### What is expected
Gather, from the listing beneath this task, every line holding the string "down".

### Data extracts
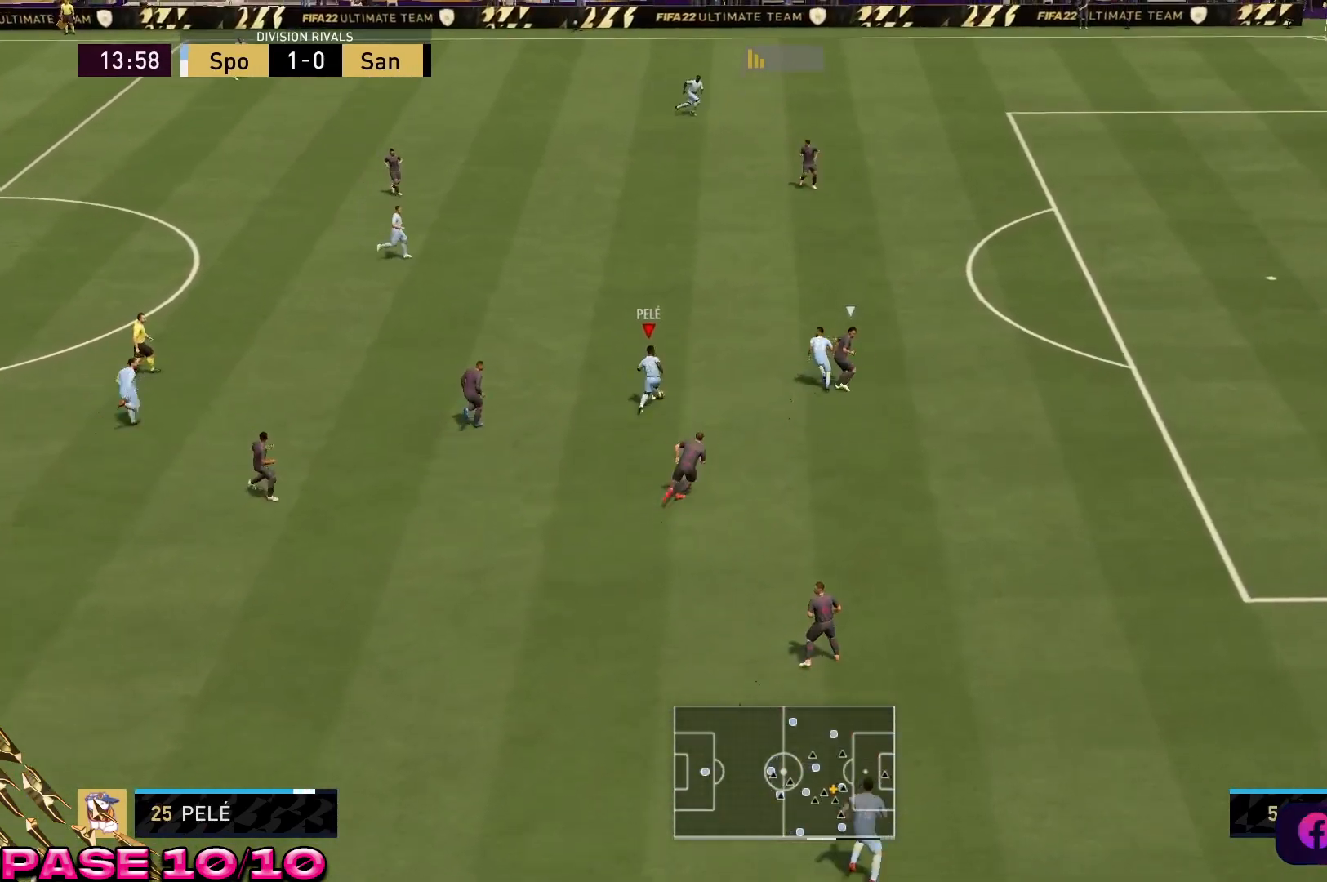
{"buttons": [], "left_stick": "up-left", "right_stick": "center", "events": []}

...

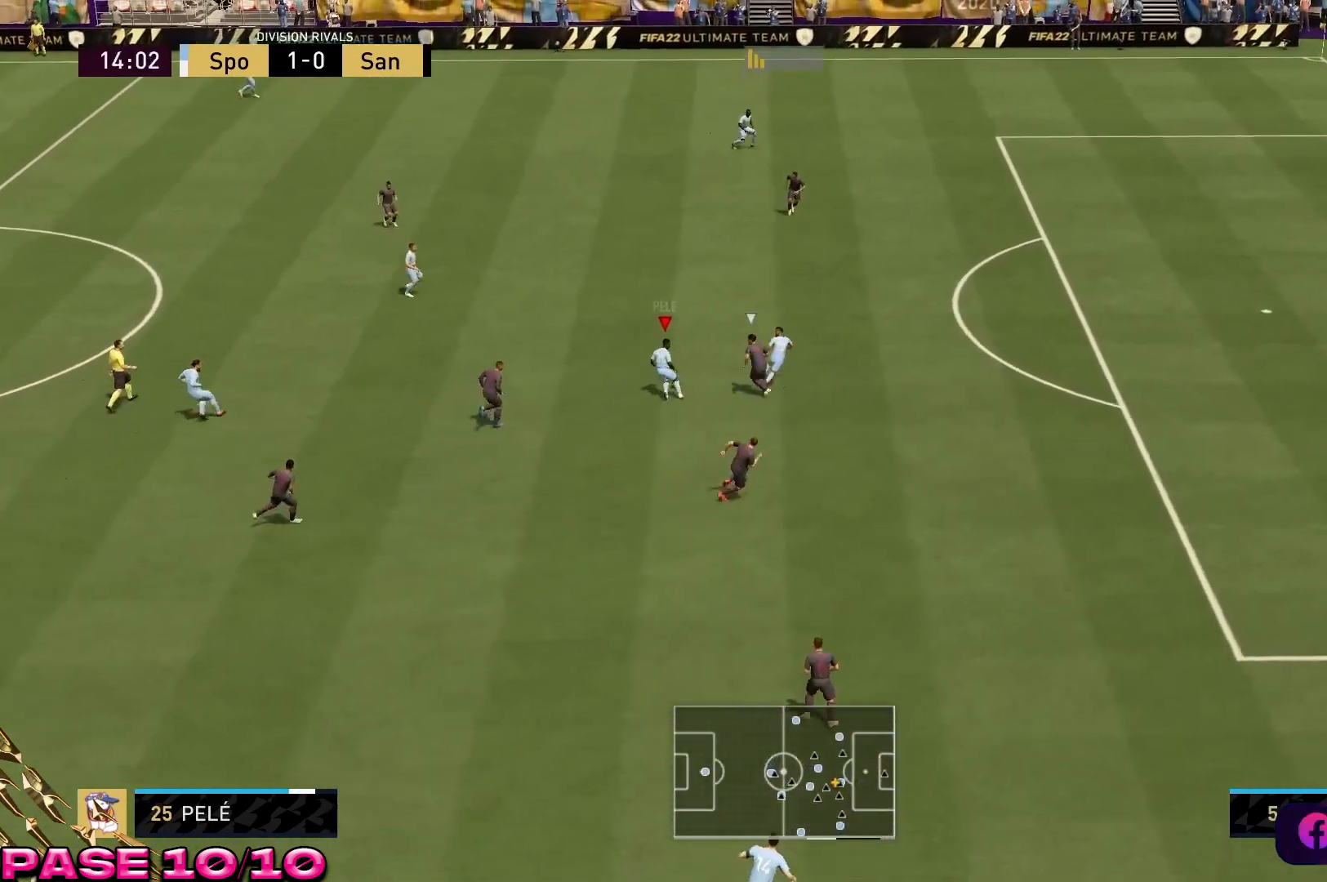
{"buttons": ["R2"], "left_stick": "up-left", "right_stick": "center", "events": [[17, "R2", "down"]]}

* * *

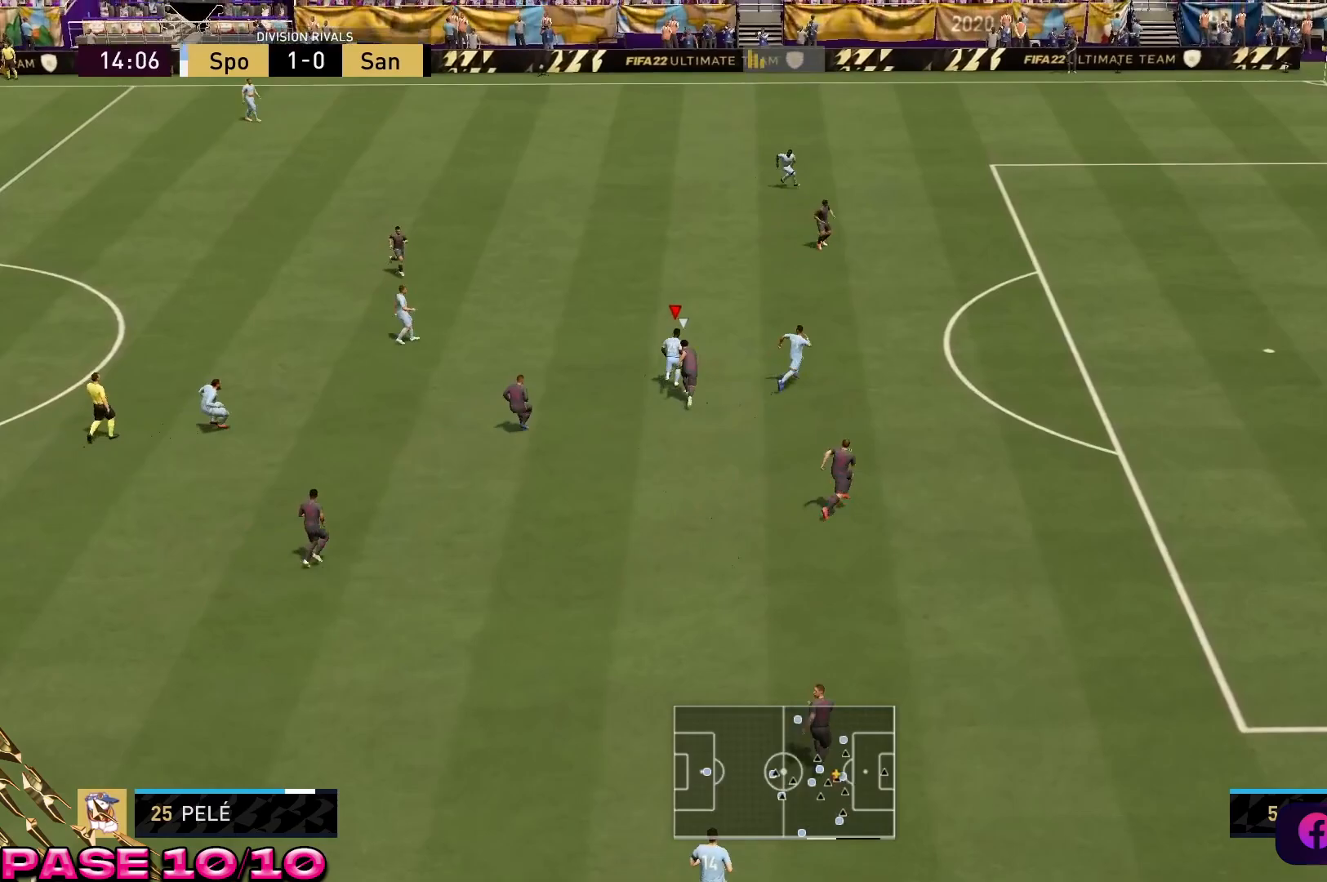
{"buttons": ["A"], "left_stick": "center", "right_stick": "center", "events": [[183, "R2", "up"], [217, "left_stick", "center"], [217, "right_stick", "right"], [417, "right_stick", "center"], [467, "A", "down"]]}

### Finished exercise
{"buttons": ["R2"], "left_stick": "up-left", "right_stick": "center", "events": [[17, "R2", "down"]]}
{"buttons": ["A"], "left_stick": "center", "right_stick": "center", "events": [[183, "R2", "up"], [217, "left_stick", "center"], [217, "right_stick", "right"], [417, "right_stick", "center"], [467, "A", "down"]]}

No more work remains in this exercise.